Accepting this verse as the truth, you recognize that this is not a test greater than you can handle. So you take that truth and you believe it, you trust it and you act on it. “I guess I can handle this after all!” you say to yourself. Now you consciously set aside your anger, impatience, and whatever other sinful attitudes and actions you feel coming on. You do this because you recognize that these attitudes are not from the born-again you. They are part of the system of responses that the natural you has developed over time. You consciously set them aside. Then with God’s help you replace them with God’s peace, love, patience, longsuffering, etc. Depending on what the children have done there might be the need for specific discipline, but it should be motivated by the holy character of God and not by frustration and anger.

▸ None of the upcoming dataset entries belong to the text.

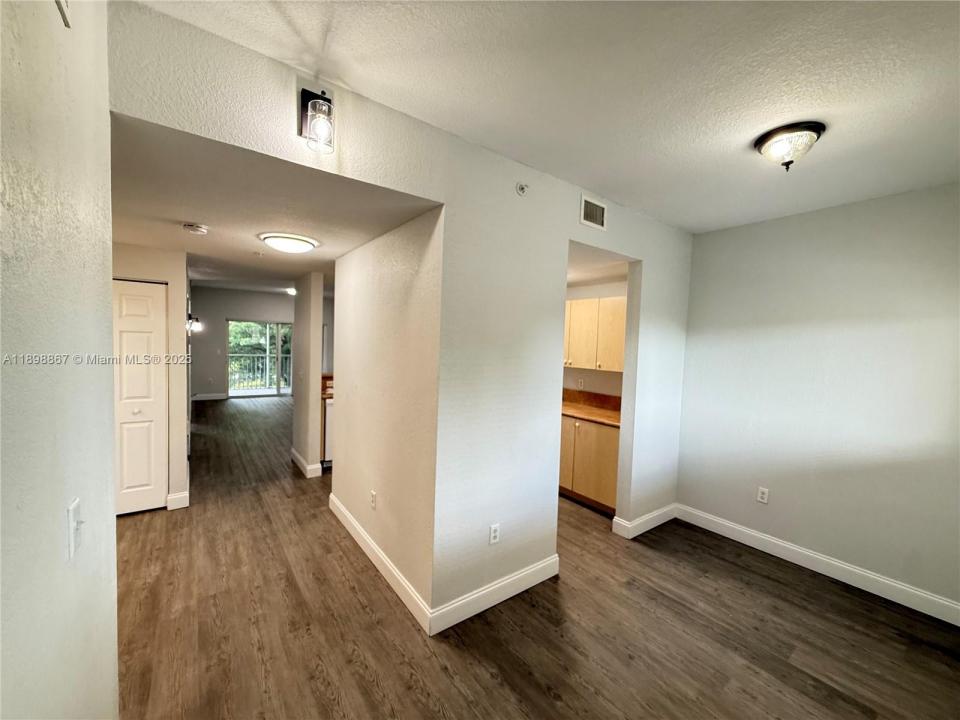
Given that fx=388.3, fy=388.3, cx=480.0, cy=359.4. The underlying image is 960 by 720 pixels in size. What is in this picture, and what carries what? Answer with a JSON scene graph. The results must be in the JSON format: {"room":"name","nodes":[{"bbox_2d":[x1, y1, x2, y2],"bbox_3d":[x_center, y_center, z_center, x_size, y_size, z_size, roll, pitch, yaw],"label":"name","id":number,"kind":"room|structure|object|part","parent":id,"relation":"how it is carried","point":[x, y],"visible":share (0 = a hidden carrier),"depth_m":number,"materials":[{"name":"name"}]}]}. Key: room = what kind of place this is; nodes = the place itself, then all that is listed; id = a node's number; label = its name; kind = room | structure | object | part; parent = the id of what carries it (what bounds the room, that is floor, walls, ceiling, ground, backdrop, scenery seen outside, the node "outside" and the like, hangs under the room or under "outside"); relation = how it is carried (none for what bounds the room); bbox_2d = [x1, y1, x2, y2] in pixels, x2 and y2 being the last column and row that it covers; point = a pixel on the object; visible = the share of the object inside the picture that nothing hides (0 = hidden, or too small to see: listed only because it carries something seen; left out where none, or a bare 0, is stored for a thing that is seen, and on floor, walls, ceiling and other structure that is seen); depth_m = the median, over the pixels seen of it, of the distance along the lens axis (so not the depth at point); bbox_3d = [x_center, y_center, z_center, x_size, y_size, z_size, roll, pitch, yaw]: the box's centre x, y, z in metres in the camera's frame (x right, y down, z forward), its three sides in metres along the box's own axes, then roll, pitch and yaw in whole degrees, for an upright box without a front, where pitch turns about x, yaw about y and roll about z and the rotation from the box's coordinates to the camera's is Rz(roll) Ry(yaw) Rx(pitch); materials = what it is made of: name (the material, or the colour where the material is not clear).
{"room":"hallway","nodes":[
{"label":"hallway","id":0,"kind":"room"},
{"bbox_2d":[0,0,117,719],"bbox_3d":[-0.476,0.253,0.145,0.128,2.773,3.470,0,4,-36],"label":"left wall","id":1,"kind":"structure","parent":0,"point":[106,456],"depth_m":0.82,"materials":[{"name":"white paint"}]},
{"bbox_2d":[55,0,70,27],"bbox_3d":[-0.884,-0.863,0.764,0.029,0.211,0.276,0,4,-36],"label":"wall vent","id":2,"kind":"object","parent":1,"relation":"attached to","point":[66,21],"visible":0.96,"depth_m":0.87,"materials":[{"name":"white"}]},
{"bbox_2d":[67,497,83,558],"bbox_3d":[-0.978,0.410,0.948,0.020,0.113,0.076,0,4,-36],"label":"light switch","id":3,"kind":"object","parent":1,"relation":"attached to","point":[74,507],"visible":0.99,"depth_m":0.93,"materials":[{"name":"white plastic"}]},
{"bbox_2d":[111,243,189,511],"bbox_3d":[-3.155,0.125,3.284,1.089,2.470,0.139,0,4,-36],"label":"hallway wall","id":4,"kind":"structure","parent":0,"point":[150,265],"depth_m":3.49,"materials":[{"name":"white paint"}]},
{"bbox_2d":[112,278,167,515],"bbox_3d":[-3.116,0.341,3.305,0.725,2.023,0.091,0,4,-36],"label":"closet door","id":5,"kind":"structure","parent":4,"relation":"in","point":[150,299],"depth_m":3.40,"materials":[{"name":"white paint"}]},
{"bbox_2d":[166,490,189,509],"bbox_3d":[-2.781,1.299,3.564,0.148,0.136,0.017,0,4,-36],"label":"baseboard","id":6,"kind":"structure","parent":4,"relation":"attached to","point":[183,497],"depth_m":3.56,"materials":[{"name":"white paint"}]},
{"bbox_2d":[187,315,201,334],"bbox_3d":[-3.108,-0.390,4.199,0.145,0.199,0.108,0,4,-36],"label":"wall sconce","id":7,"kind":"object","parent":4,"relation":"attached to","point":[197,327],"visible":0.74,"depth_m":4.18,"materials":[{"name":"black metal"}]},
{"bbox_2d":[189,286,294,398],"bbox_3d":[-5.702,-0.423,9.952,3.403,2.728,0.138,0,4,-36],"label":"far wall","id":8,"kind":"structure","parent":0,"point":[223,311],"depth_m":9.50,"materials":[{"name":"grey paint"}]},
{"bbox_2d":[192,392,227,400],"bbox_3d":[-6.626,0.882,9.221,1.131,0.128,0.015,0,4,-36],"label":"baseboard","id":9,"kind":"structure","parent":8,"relation":"attached to","point":[205,398],"depth_m":9.30,"materials":[{"name":"white paint"}]},
{"bbox_2d":[227,320,292,396],"bbox_3d":[-5.507,-0.036,10.066,1.775,1.913,0.112,0,4,-36],"label":"sliding glass door","id":10,"kind":"structure","parent":8,"relation":"in","point":[241,392],"depth_m":9.99,"materials":[{"name":"glass"}]},
{"bbox_2d":[111,114,443,296],"bbox_3d":[-2.011,-1.023,3.491,2.055,0.120,4.581,0,4,-36],"label":"hallway ceiling","id":11,"kind":"structure","parent":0,"point":[160,243],"depth_m":2.28,"materials":[{"name":"white paint"}]},
{"bbox_2d":[183,222,208,234],"bbox_3d":[-1.955,-0.895,2.667,0.137,0.044,0.138,0,4,-36],"label":"smoke detector","id":12,"kind":"object","parent":11,"relation":"attached to","point":[197,228],"visible":0.98,"depth_m":2.63,"materials":[{"name":"white plastic"}]},
{"bbox_2d":[259,233,318,253],"bbox_3d":[-1.481,-0.884,3.021,0.392,0.091,0.394,0,4,-36],"label":"ceiling light","id":13,"kind":"object","parent":11,"relation":"attached to","point":[299,245],"visible":0.98,"depth_m":2.90,"materials":[{"name":"white glass"}]},
{"bbox_2d":[285,287,296,295],"bbox_3d":[-4.031,-1.461,8.376,0.307,0.124,0.328,0,4,-36],"label":"ceiling light","id":14,"kind":"object","parent":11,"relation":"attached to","point":[293,291],"visible":0.79,"depth_m":8.28,"materials":[{"name":"white"}]},
{"bbox_2d":[292,270,323,477],"bbox_3d":[-2.172,0.111,4.797,0.140,2.387,0.991,0,4,-36],"label":"hallway wall","id":15,"kind":"structure","parent":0,"point":[297,398],"depth_m":4.47,"materials":[{"name":"paint"}]},
{"bbox_2d":[291,447,322,476],"bbox_3d":[-2.192,1.250,4.815,0.164,0.129,0.920,0,4,-36],"label":"baseboard","id":16,"kind":"structure","parent":15,"relation":"attached to","point":[299,458],"depth_m":4.54,"materials":[{"name":"white paint"}]},
{"bbox_2d":[330,204,440,623],"bbox_3d":[-0.824,0.203,3.002,0.126,2.513,2.025,0,4,-36],"label":"hallway wall","id":17,"kind":"structure","parent":0,"point":[356,507],"depth_m":2.63,"materials":[{"name":"paint"}]},
{"bbox_2d":[370,490,376,509],"bbox_3d":[-0.785,1.022,2.828,0.010,0.119,0.077,0,4,-36],"label":"wall outlet","id":18,"kind":"object","parent":17,"relation":"attached to","point":[374,501],"visible":0.98,"depth_m":2.81,"materials":[{"name":"white plastic"}]},
{"bbox_2d":[328,491,433,633],"bbox_3d":[-0.871,1.403,2.943,0.016,0.128,2.028,0,4,-36],"label":"baseboard","id":19,"kind":"structure","parent":17,"relation":"attached to","point":[350,519],"depth_m":2.62,"materials":[{"name":"white paint"}]},
{"bbox_2d":[107,1,692,627],"bbox_3d":[0.335,0.152,2.651,4.326,2.749,0.136,0,4,-36],"label":"center wall","id":20,"kind":"structure","parent":0,"point":[650,257],"depth_m":2.36,"materials":[{"name":"white paint"}]},
{"bbox_2d":[299,86,334,154],"bbox_3d":[-0.663,-0.997,1.610,0.121,0.264,0.163,0,4,-36],"label":"wall sconce","id":21,"kind":"object","parent":20,"relation":"attached to","point":[305,101],"visible":1,"depth_m":1.59,"materials":[{"name":"black"}]},
{"bbox_2d":[429,554,559,636],"bbox_3d":[0.153,1.461,2.472,1.058,0.126,0.016,0,4,-36],"label":"baseboard","id":22,"kind":"structure","parent":20,"relation":"attached to","point":[535,569],"depth_m":2.39,"materials":[{"name":"white paint"}]},
{"bbox_2d":[489,523,500,544],"bbox_3d":[0.089,1.082,2.407,0.071,0.117,0.009,0,4,-36],"label":"wall outlet","id":23,"kind":"object","parent":20,"relation":"attached to","point":[493,537],"visible":0.99,"depth_m":2.40,"materials":[{"name":"white plastic"}]},
{"bbox_2d":[515,182,528,195],"bbox_3d":[0.264,-1.062,2.409,0.073,0.076,0.048,0,4,-36],"label":"sprinkler head","id":24,"kind":"object","parent":20,"relation":"attached to","point":[521,188],"visible":0.98,"depth_m":2.41},
{"bbox_2d":[579,195,606,229],"bbox_3d":[0.819,-1.061,2.818,0.268,0.195,0.014,0,4,-36],"label":"air vent","id":25,"kind":"object","parent":20,"relation":"attached to","point":[599,208],"visible":0.99,"depth_m":2.82,"materials":[{"name":"white metal"}]},
{"bbox_2d":[611,503,676,538],"bbox_3d":[1.569,1.456,3.572,0.811,0.129,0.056,0,4,-36],"label":"baseboard","id":26,"kind":"structure","parent":20,"relation":"attached to","point":[644,529],"depth_m":3.46,"materials":[{"name":"white paint"}]},
{"bbox_2d":[112,394,959,719],"bbox_3d":[-1.557,1.376,4.925,6.154,0.104,12.203,0,4,-36],"label":"floor","id":27,"kind":"structure","parent":0,"point":[543,696],"depth_m":2.24,"materials":[{"name":"brown wood"}]},
{"bbox_2d":[322,396,334,465],"bbox_3d":[-1.796,0.884,5.067,0.592,0.852,0.627,0,4,-36],"label":"dishwasher","id":28,"kind":"object","parent":27,"relation":"on","point":[330,430],"visible":0.17,"depth_m":4.70,"materials":[{"name":"white metal"}]},
{"bbox_2d":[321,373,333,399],"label":"countertop","id":29,"kind":"structure","parent":28,"relation":"on","point":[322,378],"depth_m":4.86,"materials":[{"name":"brown"}]},
{"bbox_2d":[558,413,618,514],"bbox_3d":[1.100,1.020,4.272,0.605,0.878,1.322,0,4,-36],"label":"lower cabinet","id":30,"kind":"object","parent":27,"relation":"on","point":[583,487],"visible":0.39,"depth_m":3.87,"materials":[{"name":"brown wood"}]},
{"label":"cabinet door","id":31,"kind":"part","parent":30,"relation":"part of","materials":[{"name":"brown wood"}]},
{"bbox_2d":[561,389,621,426],"bbox_3d":[1.113,0.503,4.400,0.699,0.158,1.813,0,4,-36],"label":"countertop","id":32,"kind":"structure","parent":30,"relation":"on","point":[581,412],"depth_m":4.37,"materials":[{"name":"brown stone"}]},
{"bbox_2d":[134,0,959,234],"bbox_3d":[1.077,-1.169,1.383,4.564,0.111,3.295,0,4,-36],"label":"ceiling","id":33,"kind":"structure","parent":0,"point":[857,120],"depth_m":1.61,"materials":[{"name":"white paint"}]},
{"bbox_2d":[754,121,824,170],"bbox_3d":[1.598,-1.077,2.026,0.294,0.174,0.299,0,4,-36],"label":"ceiling light","id":34,"kind":"object","parent":33,"relation":"attached to","point":[811,128],"visible":0.99,"depth_m":1.96,"materials":[{"name":"brown"}]},
{"bbox_2d":[564,279,626,398],"bbox_3d":[1.276,0.175,4.760,0.132,2.472,2.331,0,4,-36],"label":"kitchen wall","id":35,"kind":"structure","parent":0,"point":[605,380],"depth_m":4.62,"materials":[{"name":"white paint"}]},
{"bbox_2d":[577,377,584,388],"bbox_3d":[1.211,0.287,4.693,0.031,0.123,0.074,0,4,-36],"label":"wall socket","id":36,"kind":"object","parent":35,"relation":"attached to","point":[581,380],"visible":0.99,"depth_m":4.68,"materials":[{"name":"white plastic"}]},
{"bbox_2d":[562,295,626,371],"bbox_3d":[1.235,-0.280,4.327,0.340,0.748,1.134,0,4,-36],"label":"upper cabinet","id":37,"kind":"object","parent":35,"relation":"attached to","point":[621,351],"visible":0.53,"depth_m":4.12,"materials":[{"name":"wood"}]},
{"bbox_2d":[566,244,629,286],"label":"kitchen ceiling","id":38,"kind":"structure","parent":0,"point":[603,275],"depth_m":3.75,"materials":[{"name":"white paint"}]},
{"bbox_2d":[675,182,959,616],"bbox_3d":[2.760,0.242,2.719,0.129,2.733,2.717,0,4,-36],"label":"right wall","id":39,"kind":"structure","parent":0,"point":[760,230],"depth_m":2.83,"materials":[{"name":"paint"}]},
{"bbox_2d":[757,486,769,503],"bbox_3d":[2.359,1.131,3.242,0.009,0.118,0.073,0,4,-36],"label":"wall outlet","id":40,"kind":"object","parent":39,"relation":"attached to","point":[762,495],"visible":0.98,"depth_m":3.24,"materials":[{"name":"white plastic"}]},
{"bbox_2d":[675,504,959,625],"bbox_3d":[2.678,1.541,2.741,0.016,0.128,2.628,0,4,-36],"label":"baseboard","id":41,"kind":"structure","parent":39,"relation":"attached to","point":[837,563],"depth_m":2.85,"materials":[{"name":"white paint"}]},
{"label":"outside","id":42,"kind":"structure","parent":0,"visible":0},
{"label":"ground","id":43,"kind":"structure","parent":42,"visible":0},
{"bbox_2d":[228,351,290,390],"bbox_3d":[-6.393,0.295,11.415,2.693,1.137,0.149,0,4,-36],"label":"balcony railing","id":44,"kind":"object","parent":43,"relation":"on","point":[255,355],"visible":0.46,"depth_m":11.35,"materials":[{"name":"white metal"}]},
{"bbox_2d":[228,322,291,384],"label":"tree","id":45,"kind":"object","parent":43,"relation":"on","point":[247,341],"visible":0.15,"materials":[{"name":"green plant"}]}
]}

Now I realize it is not as simple as one short paragraph. But this is the idea of what needs to take place in our lives. It needs to be practiced moment by moment throughout the day. If I’m late for work and a traffic light turns red, I feel impatience coming on. So I reject the impatience based on the truth that God is at work on the day’s schedule for me. Then I consciously take patience in its place. I think one of the best summary passages for this process is the following:
“As the truth is in Jesus, that you put off, concerning your former conduct, the old man which grows corrupt according to the deceitful lusts, and be renewed in the spirit of your mind, and that you put on the new man which was created according to God, in true righteousness and holiness.” (Ephesians 4:21b–24, NKJV).